Given two strings s1, s2, find the lowest ASCII sum of deleted characters to make two strings equal.
Example 1:

Input: s1 = “sea”, s2 = “eat”
Output: 231
Explanation: Deleting “s” from “sea” adds the ASCII value of “s” (115) to the sum.
Deleting “t” from “eat” adds 116 to the sum.
At the end, both strings are equal, and 115 + 116 = 231 is the minimum sum possible to achieve this.

Example 2:

Input: s1 = “delete”, s2 = “leet”
Output: 403
Explanation: Deleting “dee” from “delete” to turn the string into “let”,
adds 100[d]+101[e]+101[e] to the sum. Deleting “e” from “leet” adds 101[e] to the sum.
At the end, both strings are equal to “let”, and the answer is 100+101+101+101 = 403.
If instead we turned both strings into “lee” or “eet”, we would get answers of 433 or 417, which are higher.

Note:

0 < s1.length, s2.length <= 1000.
All elements of each string will have an ASCII value in [97, 122].

具体详见Leetcode

Analysis

类似的题目

这个问题和两道题有点像，第一道是最长公共子串问题，第二道是字符串的Edit distance。此题又有点像最长公共子序列，因为是可以不连续的序列，不像子串问题一样一定需要连续的。Edit Distance 有三种情况，第一种是替换，第二种是增加，第三种是删减。而此题只有删减一种情况。所以此题可以使用动态规划的方法。

算法

设 $matrix[i][j]$ 为s1.substr(0,i)和s2.substr(0,j)有相同子序列的字符的ASCII码值的总和。

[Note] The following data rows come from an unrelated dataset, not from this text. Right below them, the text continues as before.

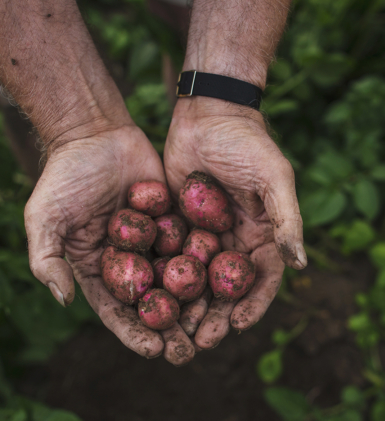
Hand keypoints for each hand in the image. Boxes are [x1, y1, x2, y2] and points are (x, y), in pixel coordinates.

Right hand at [24, 124, 194, 364]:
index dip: (133, 331)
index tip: (153, 350)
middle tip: (188, 350)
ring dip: (192, 303)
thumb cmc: (65, 176)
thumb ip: (47, 259)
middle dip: (168, 327)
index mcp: (97, 266)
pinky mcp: (172, 219)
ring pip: (176, 278)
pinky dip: (205, 264)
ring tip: (211, 325)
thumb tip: (63, 299)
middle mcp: (128, 259)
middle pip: (151, 300)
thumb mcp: (44, 217)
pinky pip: (190, 244)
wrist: (95, 133)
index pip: (116, 308)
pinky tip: (223, 282)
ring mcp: (152, 240)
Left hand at [164, 97, 305, 348]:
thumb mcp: (273, 176)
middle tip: (200, 339)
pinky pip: (172, 254)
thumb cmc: (245, 140)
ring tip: (175, 329)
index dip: (253, 304)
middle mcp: (233, 238)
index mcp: (261, 232)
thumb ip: (287, 217)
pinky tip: (152, 295)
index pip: (260, 278)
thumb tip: (300, 262)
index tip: (237, 324)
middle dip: (215, 313)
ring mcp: (204, 232)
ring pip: (196, 277)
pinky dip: (165, 276)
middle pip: (225, 285)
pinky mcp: (178, 223)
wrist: (207, 113)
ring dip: (188, 304)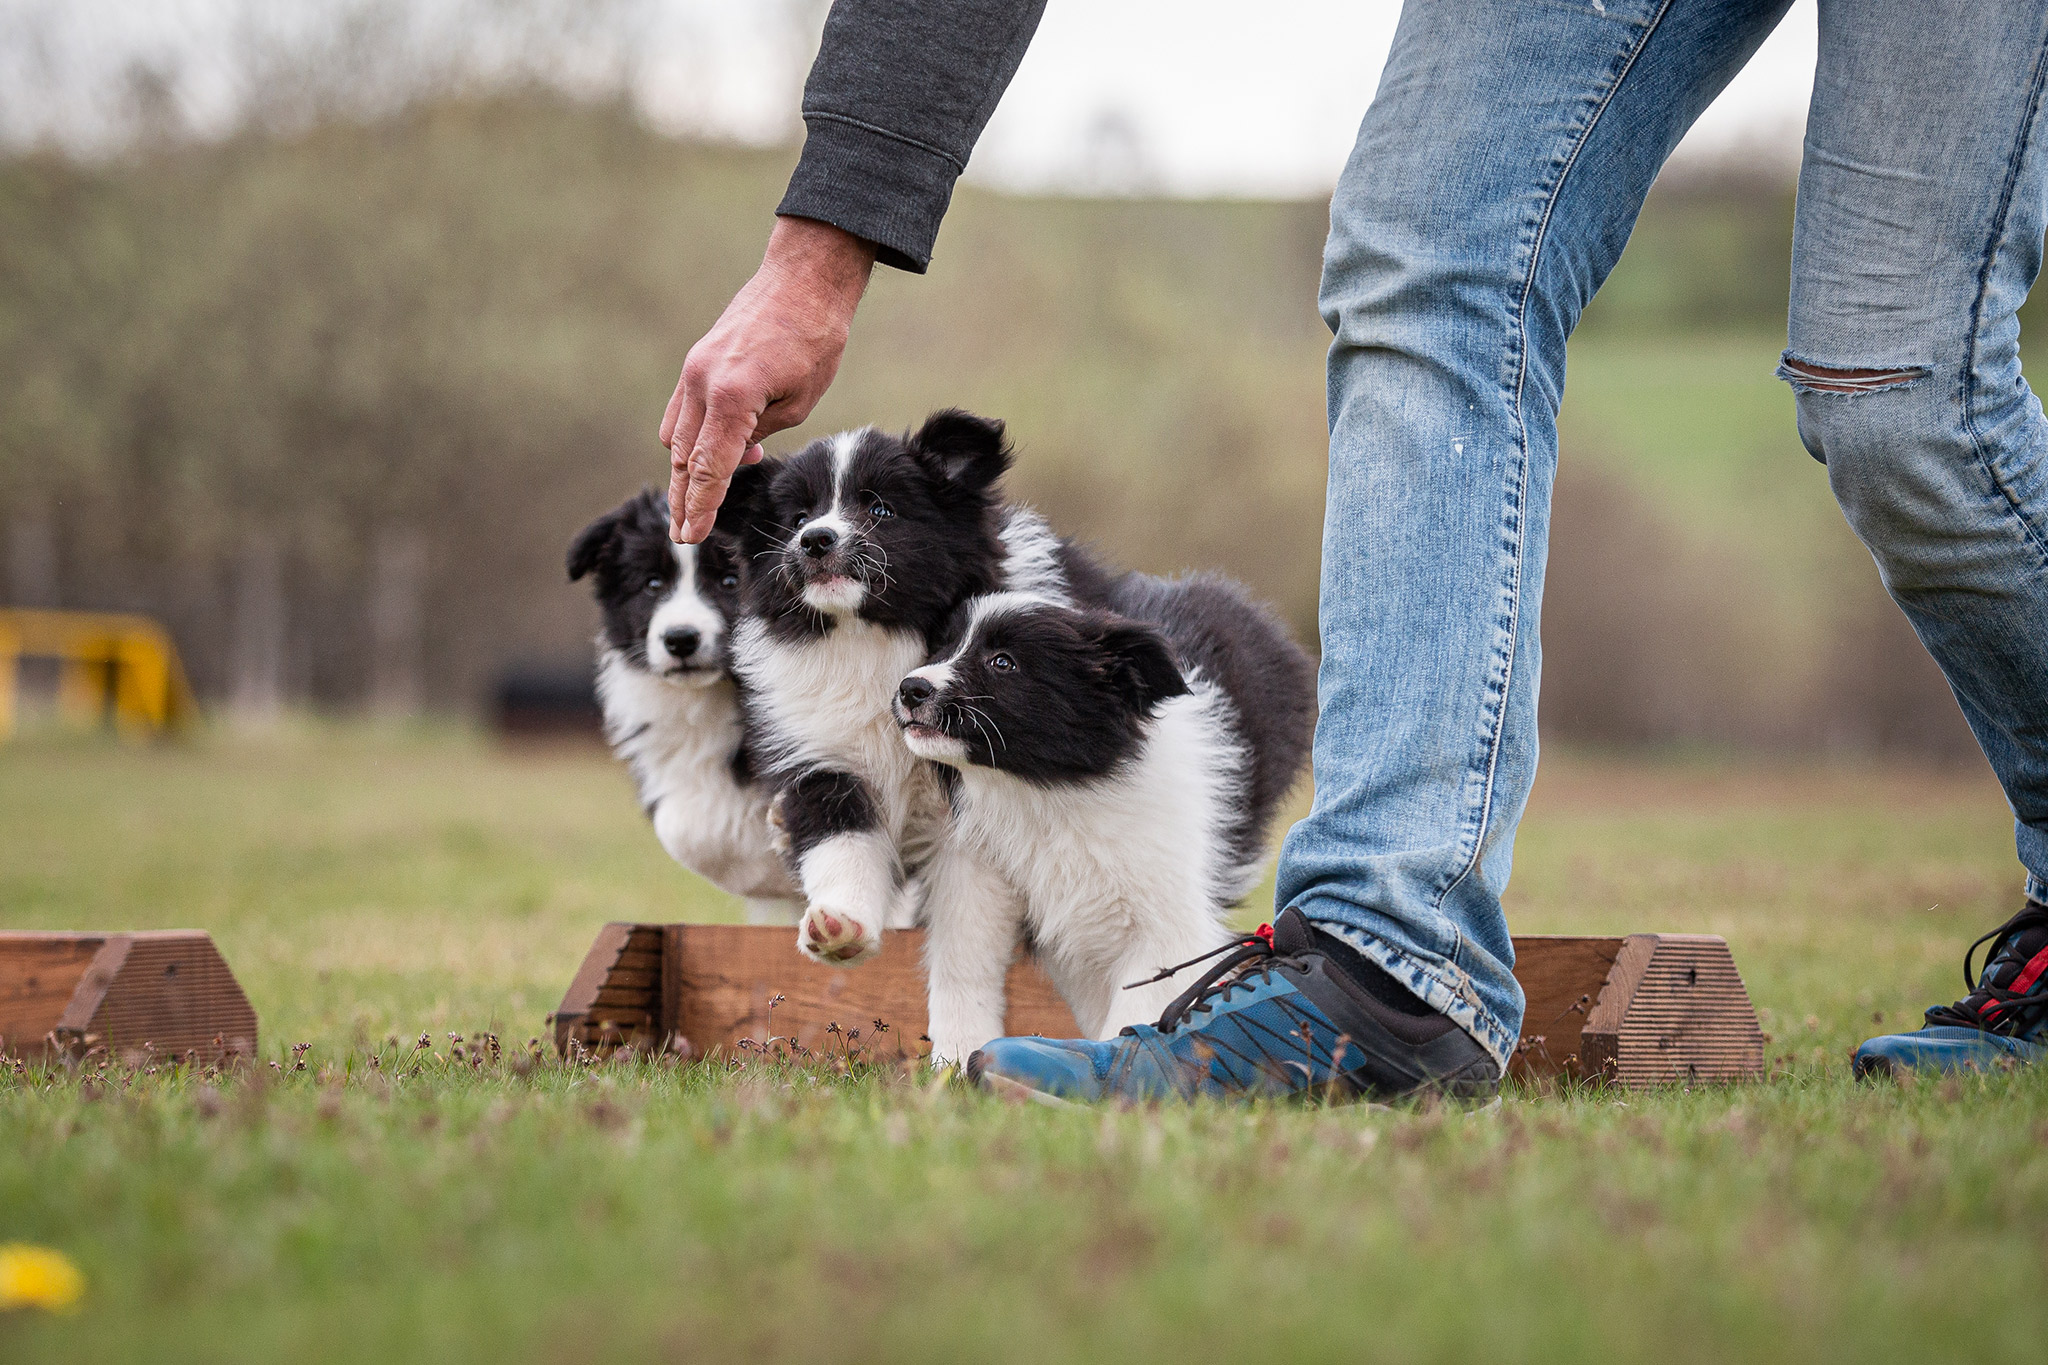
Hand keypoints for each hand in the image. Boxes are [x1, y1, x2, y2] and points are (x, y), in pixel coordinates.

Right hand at [659, 217, 876, 541]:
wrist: (803, 279)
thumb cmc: (815, 339)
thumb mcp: (800, 401)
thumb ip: (759, 433)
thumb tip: (736, 456)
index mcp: (732, 395)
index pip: (709, 468)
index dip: (701, 507)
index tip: (692, 536)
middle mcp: (702, 382)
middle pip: (684, 458)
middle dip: (684, 498)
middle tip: (684, 534)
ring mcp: (693, 369)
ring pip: (677, 436)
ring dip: (688, 469)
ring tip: (700, 500)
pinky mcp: (695, 361)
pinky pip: (682, 412)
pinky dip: (692, 438)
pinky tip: (719, 453)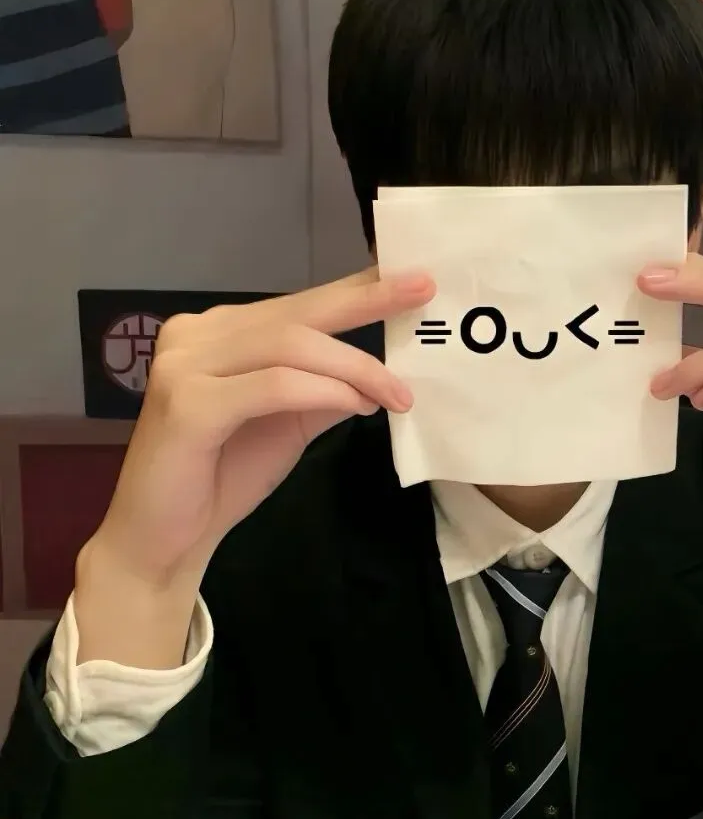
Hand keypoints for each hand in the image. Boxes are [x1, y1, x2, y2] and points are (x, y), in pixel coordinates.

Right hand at [78, 268, 434, 664]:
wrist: (165, 540)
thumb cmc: (224, 477)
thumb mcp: (290, 423)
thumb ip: (325, 389)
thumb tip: (379, 369)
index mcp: (220, 332)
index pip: (298, 305)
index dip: (355, 289)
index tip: (410, 278)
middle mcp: (197, 334)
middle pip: (296, 312)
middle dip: (365, 301)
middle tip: (420, 292)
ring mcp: (185, 365)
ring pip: (289, 344)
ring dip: (355, 367)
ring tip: (397, 394)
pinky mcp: (187, 404)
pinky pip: (273, 385)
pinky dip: (323, 391)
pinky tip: (358, 405)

则 $matrix[i][j] = max(matrix[i-1][j-1]+same(i,j)*ASCII(s1[i-1]),matrix[i-1][j],matrix[i][j-1]);$

最后的答案：ASCII(s1+s2)-2*matrix[s1.size()][s2.size()]

Complexity

时间复杂度： $O(n^2)$
空间复杂度： $O(n^2)$

code

class Solution {
public:
    int minimumDeleteSum(string s1, string s2) {
        int ** matrix = new int*[s1.size()+1];
        for (int i = 0; i <= s1.size(); i++)
            matrix[i] = new int[s2.size()+1];

        for (int i = 0; i <= s1.size(); i++) {
            matrix[i][0] = 0;
        }

        for (int i = 1; i <= s2.size(); i++) {
            matrix[0][i] = 0;
        }
        int sum = 0;
        for (int i = 0; i < s1.size(); i++) {
            sum += (s1[i] - 'a'+97);
        }
        for (int i = 0; i < s2.size(); i++) {
            sum += (s2[i] - 'a'+97);
        }
        for (int i = 1; i <= s1.size(); i++) {
            for (int j = 1; j <= s2.size(); j++) {
                int sim = (s1[i-1] == s2[j-1]) ? (s1[i-1]-'a'+97) : 0;
                matrix[i][j] = max(matrix[i-1][j-1]+sim,matrix[i-1][j]);
                matrix[i][j] = max(matrix[i][j-1],matrix[i][j]);
            }
        }

        int result = sum - 2*matrix[s1.size()][s2.size()];

        for (int i = 0; i <= s1.size(); i++)
            delete []matrix[i];
        delete matrix;
        return result;
    }
};